| TASK DIRECTIONS |
Render the entries as a numbered list, starting at the first line and ending with the line that contains "Google 宣布淘汰". Leave out any blank lines.

▶

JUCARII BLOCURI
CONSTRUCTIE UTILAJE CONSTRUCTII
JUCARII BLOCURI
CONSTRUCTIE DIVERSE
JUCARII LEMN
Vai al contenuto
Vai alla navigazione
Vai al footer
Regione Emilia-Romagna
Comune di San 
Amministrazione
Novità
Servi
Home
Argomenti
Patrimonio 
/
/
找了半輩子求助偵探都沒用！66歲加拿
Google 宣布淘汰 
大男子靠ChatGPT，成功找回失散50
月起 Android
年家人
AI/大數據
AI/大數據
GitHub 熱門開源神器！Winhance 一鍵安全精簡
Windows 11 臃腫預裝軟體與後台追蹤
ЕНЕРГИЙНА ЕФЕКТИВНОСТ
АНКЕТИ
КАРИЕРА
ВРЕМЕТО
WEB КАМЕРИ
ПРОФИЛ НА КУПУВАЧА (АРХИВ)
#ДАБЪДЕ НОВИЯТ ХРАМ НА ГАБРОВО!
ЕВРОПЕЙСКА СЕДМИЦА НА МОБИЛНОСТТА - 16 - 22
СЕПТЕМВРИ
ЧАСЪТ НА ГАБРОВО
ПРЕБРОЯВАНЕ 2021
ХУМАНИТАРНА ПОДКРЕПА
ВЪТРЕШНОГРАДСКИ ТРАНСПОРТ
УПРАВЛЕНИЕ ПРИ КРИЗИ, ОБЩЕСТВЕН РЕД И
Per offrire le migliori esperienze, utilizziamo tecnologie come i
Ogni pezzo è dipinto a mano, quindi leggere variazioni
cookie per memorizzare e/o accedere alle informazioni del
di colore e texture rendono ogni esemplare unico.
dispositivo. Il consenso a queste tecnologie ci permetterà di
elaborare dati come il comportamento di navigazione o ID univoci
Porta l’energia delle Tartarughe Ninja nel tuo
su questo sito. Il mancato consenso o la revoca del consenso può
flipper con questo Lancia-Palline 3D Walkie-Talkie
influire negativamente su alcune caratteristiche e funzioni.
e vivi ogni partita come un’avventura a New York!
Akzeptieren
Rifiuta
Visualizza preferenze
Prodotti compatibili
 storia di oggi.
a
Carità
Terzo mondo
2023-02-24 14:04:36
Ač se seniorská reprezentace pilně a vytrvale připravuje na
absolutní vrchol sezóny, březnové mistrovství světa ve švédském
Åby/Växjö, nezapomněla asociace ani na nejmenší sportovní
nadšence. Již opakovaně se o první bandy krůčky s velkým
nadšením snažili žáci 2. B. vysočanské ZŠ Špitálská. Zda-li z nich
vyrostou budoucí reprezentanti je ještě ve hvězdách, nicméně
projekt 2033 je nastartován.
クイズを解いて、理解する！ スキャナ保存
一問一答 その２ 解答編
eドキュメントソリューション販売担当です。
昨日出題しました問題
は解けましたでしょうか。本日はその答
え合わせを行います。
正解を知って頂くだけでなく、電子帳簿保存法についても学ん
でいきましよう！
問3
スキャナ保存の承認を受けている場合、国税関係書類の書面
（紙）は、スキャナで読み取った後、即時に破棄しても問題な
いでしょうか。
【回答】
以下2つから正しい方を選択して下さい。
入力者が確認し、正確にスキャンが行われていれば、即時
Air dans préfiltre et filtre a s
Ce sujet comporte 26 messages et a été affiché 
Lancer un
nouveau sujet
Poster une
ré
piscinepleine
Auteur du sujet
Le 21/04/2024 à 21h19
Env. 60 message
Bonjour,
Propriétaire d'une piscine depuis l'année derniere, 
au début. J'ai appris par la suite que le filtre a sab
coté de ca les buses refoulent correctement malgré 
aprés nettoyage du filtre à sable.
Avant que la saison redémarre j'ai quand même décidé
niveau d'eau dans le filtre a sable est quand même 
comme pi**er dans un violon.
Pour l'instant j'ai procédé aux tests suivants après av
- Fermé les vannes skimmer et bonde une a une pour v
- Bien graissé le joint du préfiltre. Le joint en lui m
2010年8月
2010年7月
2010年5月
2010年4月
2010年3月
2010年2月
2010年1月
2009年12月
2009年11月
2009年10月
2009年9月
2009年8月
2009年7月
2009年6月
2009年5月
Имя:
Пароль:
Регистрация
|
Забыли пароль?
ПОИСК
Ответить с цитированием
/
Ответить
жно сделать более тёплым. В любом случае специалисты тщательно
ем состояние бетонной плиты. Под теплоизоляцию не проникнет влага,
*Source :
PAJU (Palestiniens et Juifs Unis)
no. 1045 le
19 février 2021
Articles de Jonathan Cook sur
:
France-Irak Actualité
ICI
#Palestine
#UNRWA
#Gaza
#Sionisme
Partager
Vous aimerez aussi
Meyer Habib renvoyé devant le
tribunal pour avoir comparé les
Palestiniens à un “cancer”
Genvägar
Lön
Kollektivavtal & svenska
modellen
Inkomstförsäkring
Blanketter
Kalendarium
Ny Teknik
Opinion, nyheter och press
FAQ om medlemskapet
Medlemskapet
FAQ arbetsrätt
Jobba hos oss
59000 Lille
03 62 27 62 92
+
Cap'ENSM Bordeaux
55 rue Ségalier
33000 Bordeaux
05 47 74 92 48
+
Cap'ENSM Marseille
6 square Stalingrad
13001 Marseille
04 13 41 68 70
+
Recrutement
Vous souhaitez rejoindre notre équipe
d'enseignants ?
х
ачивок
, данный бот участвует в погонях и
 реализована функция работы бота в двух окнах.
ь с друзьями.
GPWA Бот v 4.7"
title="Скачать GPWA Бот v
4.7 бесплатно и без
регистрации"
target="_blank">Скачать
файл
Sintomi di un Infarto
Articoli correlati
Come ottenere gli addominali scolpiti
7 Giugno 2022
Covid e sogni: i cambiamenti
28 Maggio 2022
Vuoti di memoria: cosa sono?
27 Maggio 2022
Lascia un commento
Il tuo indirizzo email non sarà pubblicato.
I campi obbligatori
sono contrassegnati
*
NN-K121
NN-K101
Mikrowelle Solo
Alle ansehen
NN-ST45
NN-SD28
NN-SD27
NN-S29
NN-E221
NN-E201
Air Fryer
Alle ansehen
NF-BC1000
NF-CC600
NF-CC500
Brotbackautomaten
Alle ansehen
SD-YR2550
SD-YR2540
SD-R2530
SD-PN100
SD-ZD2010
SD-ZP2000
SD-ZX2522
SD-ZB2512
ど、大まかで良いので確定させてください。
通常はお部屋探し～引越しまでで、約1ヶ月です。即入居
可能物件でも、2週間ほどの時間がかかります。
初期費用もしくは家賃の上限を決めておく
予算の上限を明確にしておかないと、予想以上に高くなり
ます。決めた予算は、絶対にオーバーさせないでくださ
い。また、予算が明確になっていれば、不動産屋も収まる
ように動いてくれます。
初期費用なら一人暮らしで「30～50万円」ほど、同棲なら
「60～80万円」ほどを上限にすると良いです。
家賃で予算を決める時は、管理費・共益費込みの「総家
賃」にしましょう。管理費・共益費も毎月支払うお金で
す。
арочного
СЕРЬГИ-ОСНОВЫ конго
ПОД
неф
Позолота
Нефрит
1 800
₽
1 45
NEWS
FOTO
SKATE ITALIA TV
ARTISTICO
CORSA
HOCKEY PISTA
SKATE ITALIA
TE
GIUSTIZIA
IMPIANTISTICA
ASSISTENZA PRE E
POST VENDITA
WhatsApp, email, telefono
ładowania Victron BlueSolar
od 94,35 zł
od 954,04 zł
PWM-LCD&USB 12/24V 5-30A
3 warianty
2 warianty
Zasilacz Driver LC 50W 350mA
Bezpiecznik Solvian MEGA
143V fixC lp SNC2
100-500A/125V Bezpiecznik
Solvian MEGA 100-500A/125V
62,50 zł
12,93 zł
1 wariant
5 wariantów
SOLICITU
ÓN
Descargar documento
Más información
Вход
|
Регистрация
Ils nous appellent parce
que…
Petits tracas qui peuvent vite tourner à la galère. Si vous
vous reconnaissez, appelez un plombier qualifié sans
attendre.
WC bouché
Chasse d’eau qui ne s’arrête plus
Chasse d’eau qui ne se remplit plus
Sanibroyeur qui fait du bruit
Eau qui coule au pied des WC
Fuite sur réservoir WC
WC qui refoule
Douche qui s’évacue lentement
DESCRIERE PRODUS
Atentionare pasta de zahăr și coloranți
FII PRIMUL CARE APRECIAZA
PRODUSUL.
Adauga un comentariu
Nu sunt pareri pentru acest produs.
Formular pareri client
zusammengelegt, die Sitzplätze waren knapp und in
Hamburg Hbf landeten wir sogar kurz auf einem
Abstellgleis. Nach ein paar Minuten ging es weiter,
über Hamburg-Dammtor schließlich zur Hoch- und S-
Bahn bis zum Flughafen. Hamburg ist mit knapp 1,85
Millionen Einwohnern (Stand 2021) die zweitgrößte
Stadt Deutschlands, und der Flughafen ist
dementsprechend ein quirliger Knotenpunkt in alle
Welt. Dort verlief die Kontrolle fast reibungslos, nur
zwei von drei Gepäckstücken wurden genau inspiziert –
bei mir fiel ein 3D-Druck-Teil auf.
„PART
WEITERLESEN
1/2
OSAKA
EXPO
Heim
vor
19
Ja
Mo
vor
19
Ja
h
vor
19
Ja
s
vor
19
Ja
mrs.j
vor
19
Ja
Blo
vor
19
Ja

◀

| EXERCISE SOLUTION |
1. JUCARII BLOCURI
2. CONSTRUCTIE UTILAJE CONSTRUCTII
3. JUCARII BLOCURI
4. CONSTRUCTIE DIVERSE
5. JUCARII LEMN
6. Vai al contenuto
7. Vai alla navigazione
8. Vai al footer
9. Regione Emilia-Romagna
10. Comune di San 
11. Amministrazione
12. Novità
13. Servi
14. Home
15. Argomenti
16. Patrimonio 
17. /
18. /
19. 找了半輩子求助偵探都沒用！66歲加拿
20. Google 宣布淘汰 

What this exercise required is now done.